Médiation de Ndayishimiye : le camp de Kabila a décliné l’invitation, selon José Makila
AFP
La famille politique de l’ancien président Joseph Kabila a bien reçu l’invitation du président burundais Évariste Ndayishimiye, mais a choisi de ne pas y donner suite. C’est ce qu’a affirmé José Makila, cadre de la plateforme Sauvons le Congo et proche de l’ancien chef de l’État, dans une déclaration diffusée sur son compte X.
« Après une analyse attentive de cette démarche, elle a estimé, en raison de certaines incohérences, qu’il n’était ni opportun ni judicieux d’y donner suite », a écrit José Makila au sujet de la famille politique de Joseph Kabila. L’ancien gouverneur de l’Équateur n’a pas précisé la nature de ces incohérences.

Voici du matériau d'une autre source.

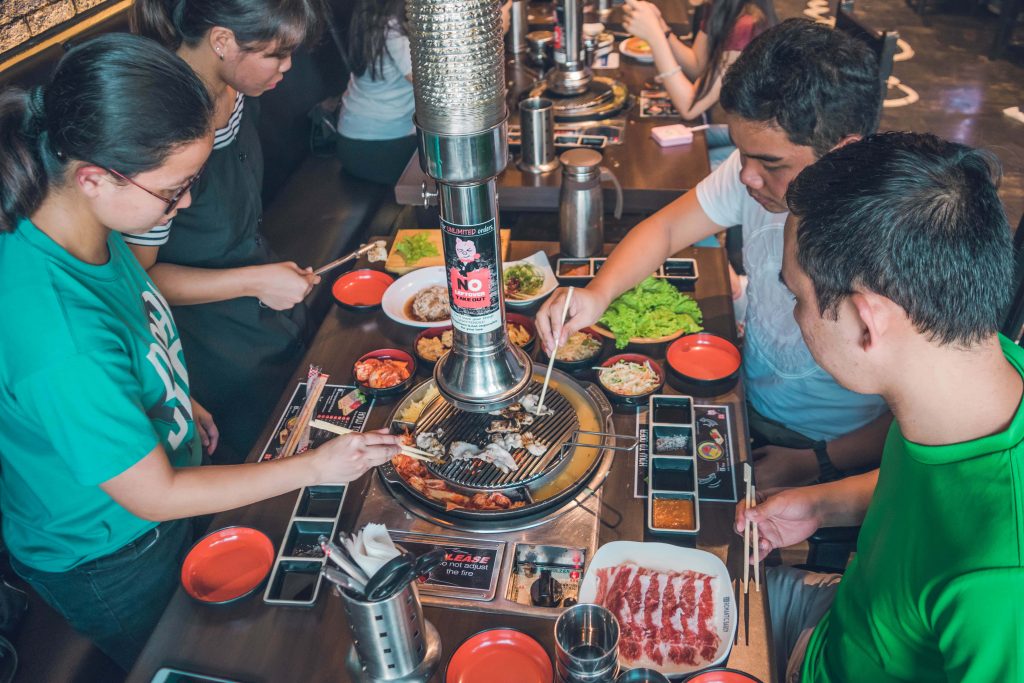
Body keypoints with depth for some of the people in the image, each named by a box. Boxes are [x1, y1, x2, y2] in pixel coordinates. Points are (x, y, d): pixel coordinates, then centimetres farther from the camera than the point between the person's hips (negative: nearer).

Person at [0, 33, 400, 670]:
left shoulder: (87, 229, -17)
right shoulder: (59, 338, -42)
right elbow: (154, 495, -29)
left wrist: (176, 401, 11)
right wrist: (314, 466, -24)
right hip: (108, 562, -7)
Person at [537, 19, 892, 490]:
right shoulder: (763, 165, -15)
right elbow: (665, 228, -4)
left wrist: (814, 464, -20)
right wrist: (598, 294, -21)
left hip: (833, 455, -5)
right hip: (749, 402, 5)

Il a toutefois pris soin de ne pas condamner les figures de l’opposition qui, elles, se sont rendues à Bujumbura. « Il serait irresponsable de porter un jugement hâtif sur les acteurs de l’opposition qui, eux, ont choisi de répondre à cette invitation », a-t-il ajouté, invitant à « accorder le bénéfice de la confiance » et à attendre les conclusions qu’ils en rapporteront avant de trancher.
Le propos tranche avec le ton employé quelques jours plus tôt. Lors d’un espace X animé par le journaliste Stanis Bujakera, en présence de Martin Fayulu, José Makila avait rejeté plus frontalement la démarche, estimant que le président burundais est « partie intégrante du conflit » à l’Est et n’était donc pas le mieux placé pour arbitrer entre Congolais.
En appelant désormais au « rassemblement » de « toutes les forces démocratiques », José Makila cherche à recoller un front que la médiation burundaise a fissuré. La Coalition Article 64, qui porte la contestation contre la loi référendaire, a reporté au 22 juillet sa marche vers le palais de la nation.